MySQL Bugs: #22469: Forced node shutdown (Error 2311, 2308)

Bug #22469	Forced node shutdown (Error 2311, 2308)
Submitted:	19 Sep 2006 8:45	Modified:	22 Nov 2006 10:41
Reporter:	Stefan Pasel	Email Updates:
Status:	No Feedback	Impact on me:	None
Category:	MySQL Cluster: Cluster (NDB) storage engine	Severity:	S2 (Serious)
Version:	5.0.24	OS:	Linux (Suse 10)
Assigned to:		CPU Architecture:	Any
Tags:	cluster

Description:
This is a follow up to http://bugs.mysql.com/bug.php?id=21509
I'm adding this bug as i cannot attach traces to the old one. Furthermore i think this bug is serious as restarting the cluster without loss of data after a crash is almost not possible.

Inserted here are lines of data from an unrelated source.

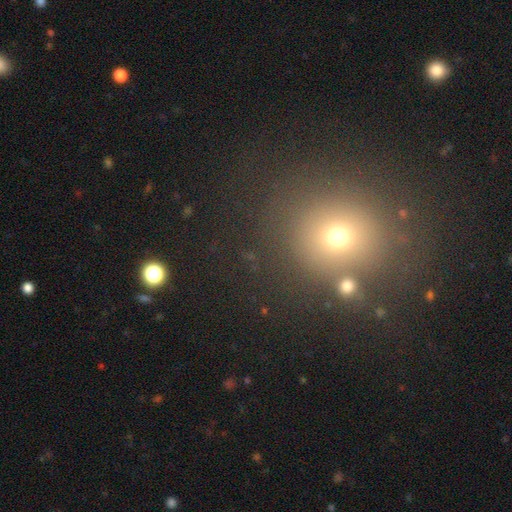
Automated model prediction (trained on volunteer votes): smooth_or_featured: smooth (p=0.60) [alt: star or artifact p=0.30]
how_rounded: round (p=0.85) [alt: in between p=0.14]
merging: none (p=0.83) [alt: minor disturbance p=0.08]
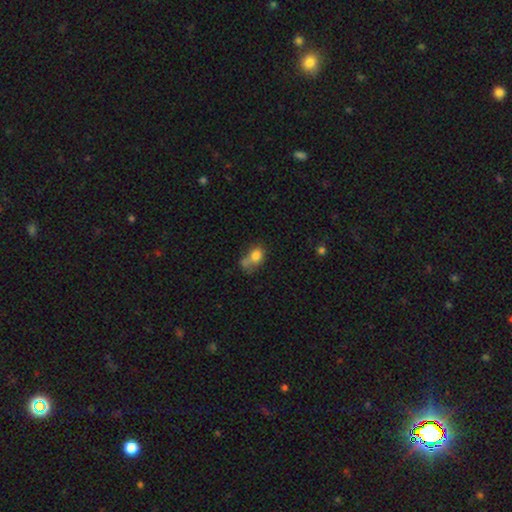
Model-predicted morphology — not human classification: Smooth or featured? smooth (76%)
How rounded? in between (58%)
Merging? merger (32%)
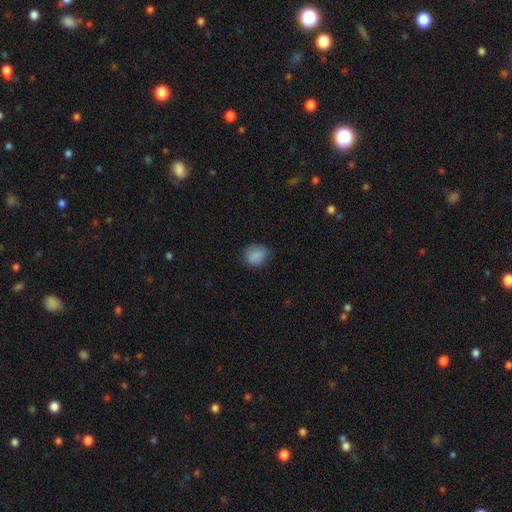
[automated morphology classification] smooth-or-featured: smooth: 86% | star or artifact: 9% | featured or disk: 5%
  how-rounded: round: 65% | in between: 34% | cigar-shaped: 1%
  merging: none: 72% | minor disturbance: 22% | major disturbance: 5% | merger: 1%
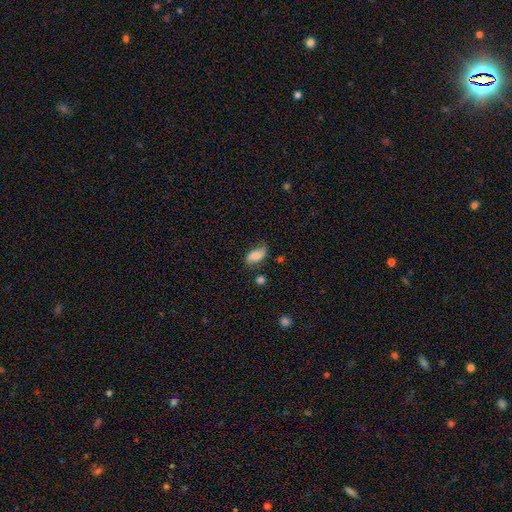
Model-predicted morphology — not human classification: Smooth or featured? Predicted: smooth (p=0.56). How rounded? Predicted: in between (p=0.89). Merging? Predicted: none (p=0.58).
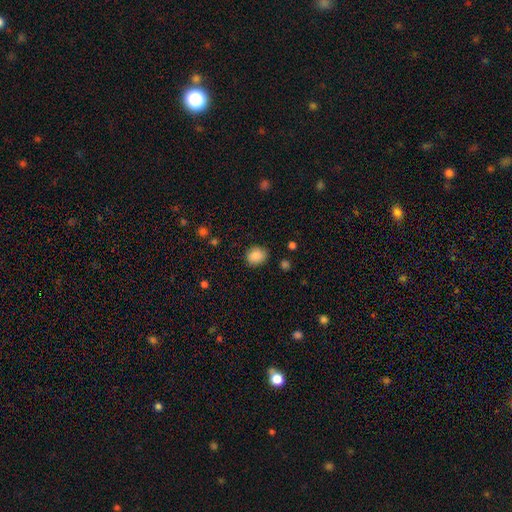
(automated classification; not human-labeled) Overall: smooth (87%). How rounded: round (65%; in between 34%). Merging: none (85%).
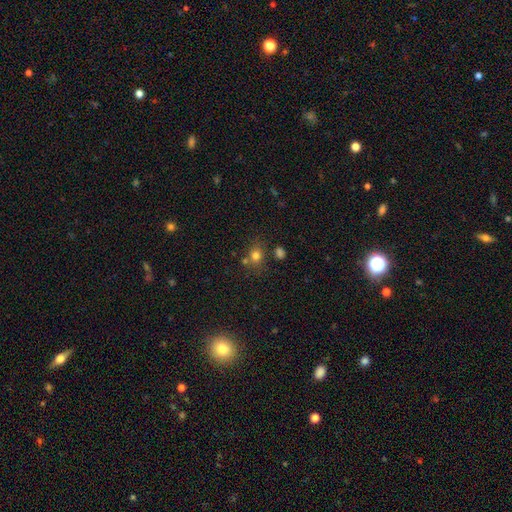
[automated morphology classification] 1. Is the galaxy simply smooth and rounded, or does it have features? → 76% smooth, 16% star or artifact, 8% featured or disk.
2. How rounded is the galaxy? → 74% round, 25% in between, 1% cigar-shaped.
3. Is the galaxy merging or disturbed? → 66% none, 16% merger, 13% minor disturbance, 5% major disturbance.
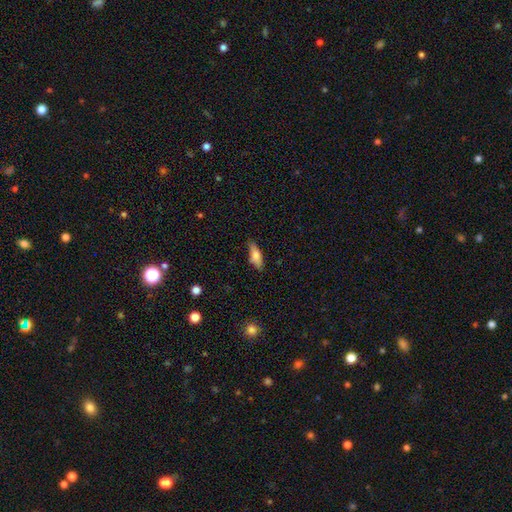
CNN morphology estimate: type=smooth (69%); roundness=in between (53%); merging=none (78%).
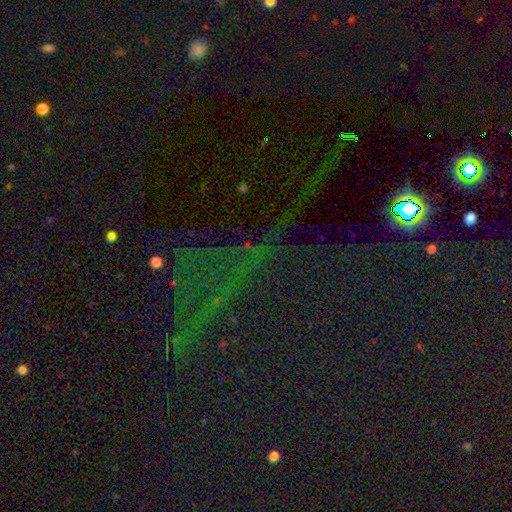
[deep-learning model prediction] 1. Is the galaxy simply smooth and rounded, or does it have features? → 77% star or artifact, 12% smooth, 10% featured or disk.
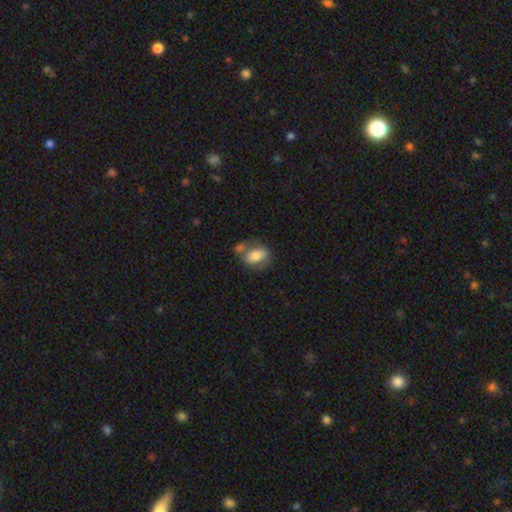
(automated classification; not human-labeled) smooth_or_featured: smooth (p=0.72) [alt: featured or disk p=0.20]
how_rounded: in between (p=0.82) [alt: round p=0.15]
merging: none (p=0.47) [alt: merger p=0.27]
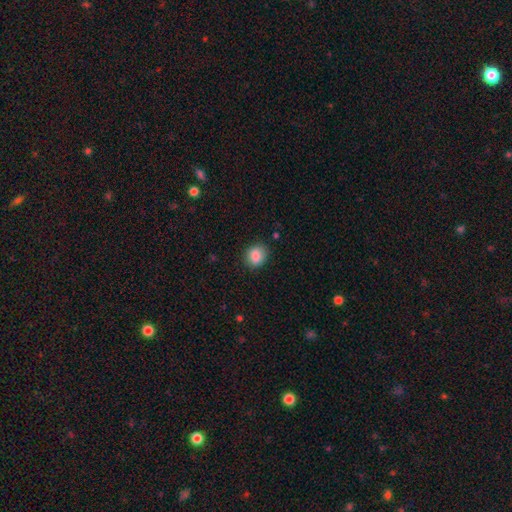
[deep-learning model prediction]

The bug addresses the following messages:

Forced node shutdown completed. Occured during startphase X. Initiated by signal 0. Caused by error 2311: 'Conflict when selecting restart type(Internal error, programming error or missing error message, please report a bug).

Forced node shutdown completed. Occured during startphase X. Initiated by signal 0. Caused by error 2308: 'Another node failed during system restart, please investigate error(s) on other node(s)(Restart error). Temporary error, restart node'.

[Note Bug#21509 also mentions error 2341: 'Internal program error (failed
ndbrequire - I've also seen this, but could not replicate it with the barebone testcase and it's therefore not included in the logs]

Our test-setup: 4 machines with 4 dns (1dn/cpu) using GB-Ethernet, 1 Replica (i.e. 8 nodegroups)

Please also note that the error seems not to be bound to a specific startphase. In the supplied testcase i had almost NO DATA inside the cluster (only the structure of 4 tables) and the cluster crashed in phase 1.
I could start the testcase without the error by starting the ndbd with "ndbd -n".

After restoring the backup (~2 GB Data) and trying the "ndbd -n" workaround the error occurred in phase 4. Without "ndbd -n" the error occurred in phase 1.
Starting a partial cluster (8dns on 2 machines) an afterwards re-integrating the other 8 nodes in the partial cluster seems to be working fine.

I have been looking into possible network outages as my guess was that the nodes are "loosing each other" when starting the cluster and starting the partial cluster and re-integrating the nodes "step by step" seem to work.
I'm going to downgrade the current cluster to work with 4 nodegroups (2dns per machine) and see if this improves the situation.

How to repeat:
- Startup Cluster,
- Insert Data.. Work.. whatever
- Shutdown Cluster (planned or crash)
- Restart Nodes without initial (you want the data of the last checkpoint)
->Error occurs

can you upload config.ini & error/trace/cluster logs?

/Jonas

Please, try to repeat with a newer version, 5.0.26, and, in case of similar problem, send information Jonas Oreland already asked for.

No feedback was provided for this bug for over a month, so it is
being suspended automatically. If you are able to provide the
information that was originally requested, please do so and change
the status of the bug back to "Open".